## START Data for processing

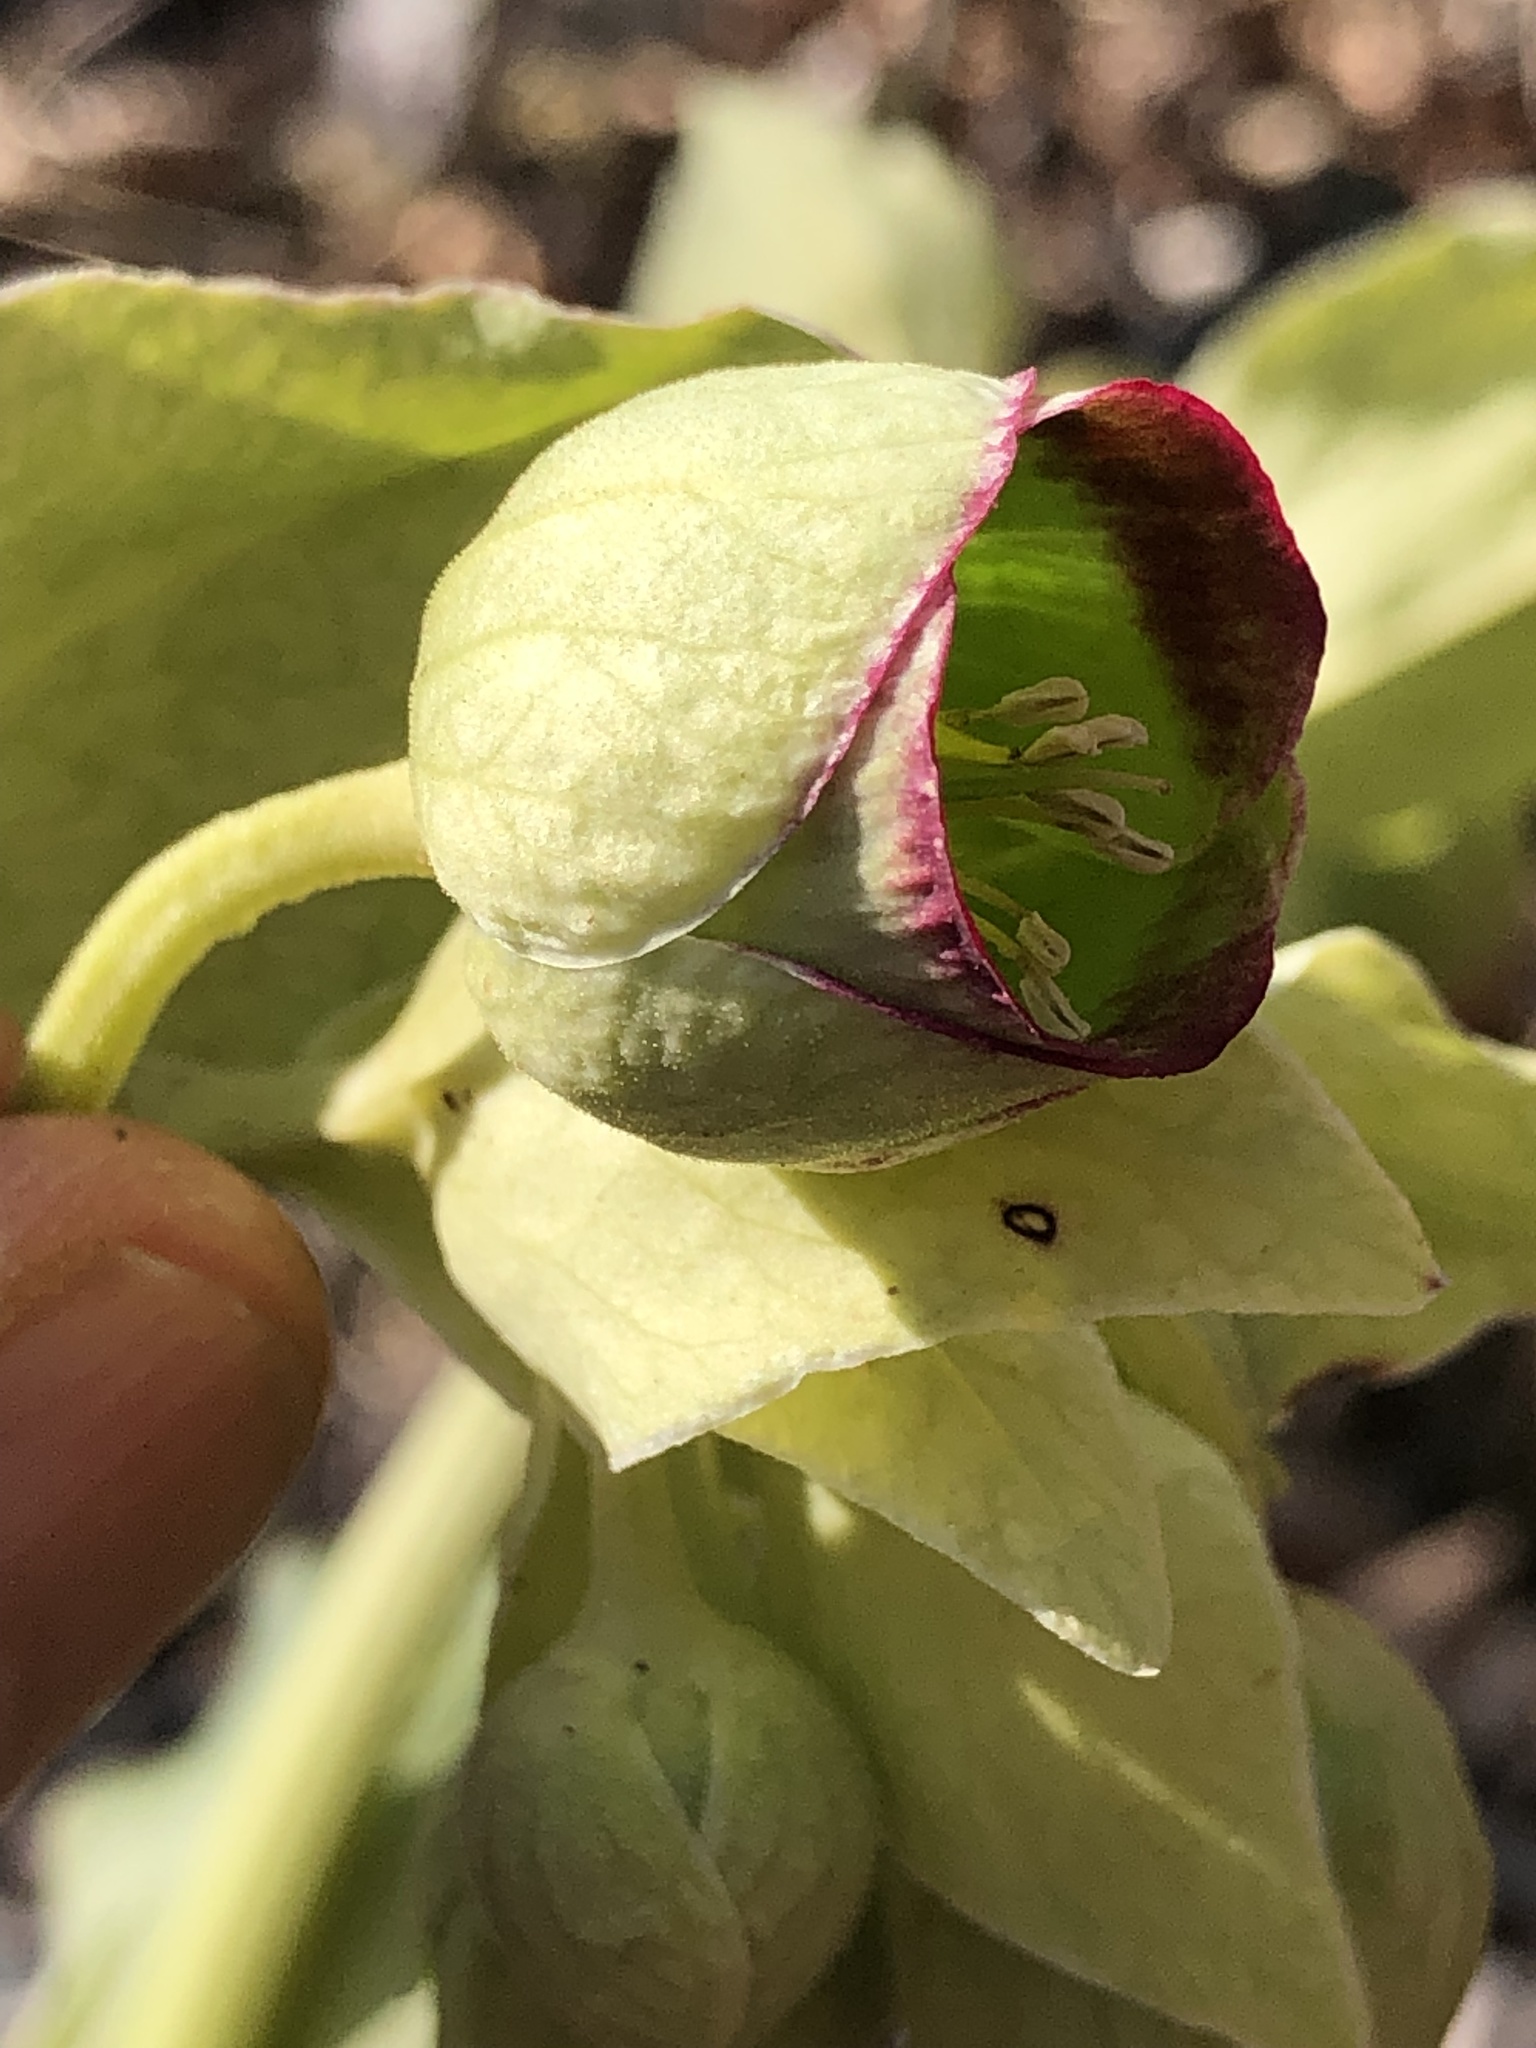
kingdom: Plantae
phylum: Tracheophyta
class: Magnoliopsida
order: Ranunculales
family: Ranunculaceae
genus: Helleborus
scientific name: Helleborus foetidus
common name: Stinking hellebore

## END Data for processing

▸ **Job**: Output the rows above as a two-column CSV with the headers "prompt" and "answer" and one line per row. Put each row's text and its answer in their own quoted fields, replace line breaks with spaces, and leave out the pictures.

▸ **Task result**:
prompt,answer
"kingdom:","Plantae"
"phylum:","Tracheophyta"
"class:","Magnoliopsida"
"order:","Ranunculales"
"family:","Ranunculaceae"
"genus:","Helleborus"
"scientific name:","Helleborus foetidus"
"common name:","Stinking hellebore"